I am a new user to PBS

I have a 12 node cluster with 376 GB of memory on each node but I want to run a parallel job that requires 1TB of memory. So is there a way that PBS can give a argument such that I can Use the memory of other nodes parallely and run my job of 1TB.

Please try this
qsub -l select=3:ncpus=16:mem=350gb:mpiprocs=16 -l place=scatter -- /bin/sleep 1000

Thanks, Adarsh for such a quick reply.

I have tried qsub -l select=3:ncpus=16:mem=350gb:mpiprocs=16 -l place=scatter – /bin/sleep 1000
the job goes in queue state and then gets terminated stating insufficient resources.
I want to run a job that requires 1TB but our each node has 376 GB of memory so I was want a way such that such I can run a parallel job using the memory from different nodes.

As we have 12 nodes with 376 GB of memory each so could you please give us a solution to it

Thanks in advance

Please note : if the requested resources to run the job are not available, then the job would be in the queued state until the resources are available, they would not be deleted. if the job gets deleted/terminated, then there must be some other issue.

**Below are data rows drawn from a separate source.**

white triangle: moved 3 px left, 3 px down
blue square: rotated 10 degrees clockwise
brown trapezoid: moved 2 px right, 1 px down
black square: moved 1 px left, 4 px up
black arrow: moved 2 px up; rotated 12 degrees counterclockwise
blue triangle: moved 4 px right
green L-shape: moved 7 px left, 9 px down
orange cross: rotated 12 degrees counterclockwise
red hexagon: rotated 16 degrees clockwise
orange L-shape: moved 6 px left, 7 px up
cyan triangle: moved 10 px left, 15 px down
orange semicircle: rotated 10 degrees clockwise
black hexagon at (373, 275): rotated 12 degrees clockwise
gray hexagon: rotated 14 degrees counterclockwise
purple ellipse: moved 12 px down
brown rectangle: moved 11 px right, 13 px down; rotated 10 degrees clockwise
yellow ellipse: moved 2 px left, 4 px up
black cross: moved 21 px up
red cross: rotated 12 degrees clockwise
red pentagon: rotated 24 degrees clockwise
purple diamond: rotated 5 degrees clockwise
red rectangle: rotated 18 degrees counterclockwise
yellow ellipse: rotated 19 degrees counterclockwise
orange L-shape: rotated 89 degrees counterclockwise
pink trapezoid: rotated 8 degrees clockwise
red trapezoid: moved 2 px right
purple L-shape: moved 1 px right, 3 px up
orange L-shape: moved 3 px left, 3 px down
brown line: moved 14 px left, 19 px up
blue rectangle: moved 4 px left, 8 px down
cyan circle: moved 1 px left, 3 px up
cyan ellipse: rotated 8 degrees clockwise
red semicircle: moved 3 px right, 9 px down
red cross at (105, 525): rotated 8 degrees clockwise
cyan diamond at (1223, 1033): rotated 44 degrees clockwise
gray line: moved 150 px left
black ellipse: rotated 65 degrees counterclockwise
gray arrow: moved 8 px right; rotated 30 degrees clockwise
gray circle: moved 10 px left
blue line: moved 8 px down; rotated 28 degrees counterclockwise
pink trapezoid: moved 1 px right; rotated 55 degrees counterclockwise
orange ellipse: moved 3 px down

The parallel job would use 350GB from each of the compute nodes (3 in this case) and the total memory requested for this job would be 1.x TB.

If your job has terminated, then please share us the output of

  1. source /etc/pbs.conf ; $PBS_EXEC/unsupported/pbs_dtj < job id >
    eg. source /etc/pbs.conf ; $PBS_EXEC/unsupported/pbs_dtj 111

thanks, Adarsh for your tremendous support.

I was requesting resources more than available, issue solved.

thank you

1 Like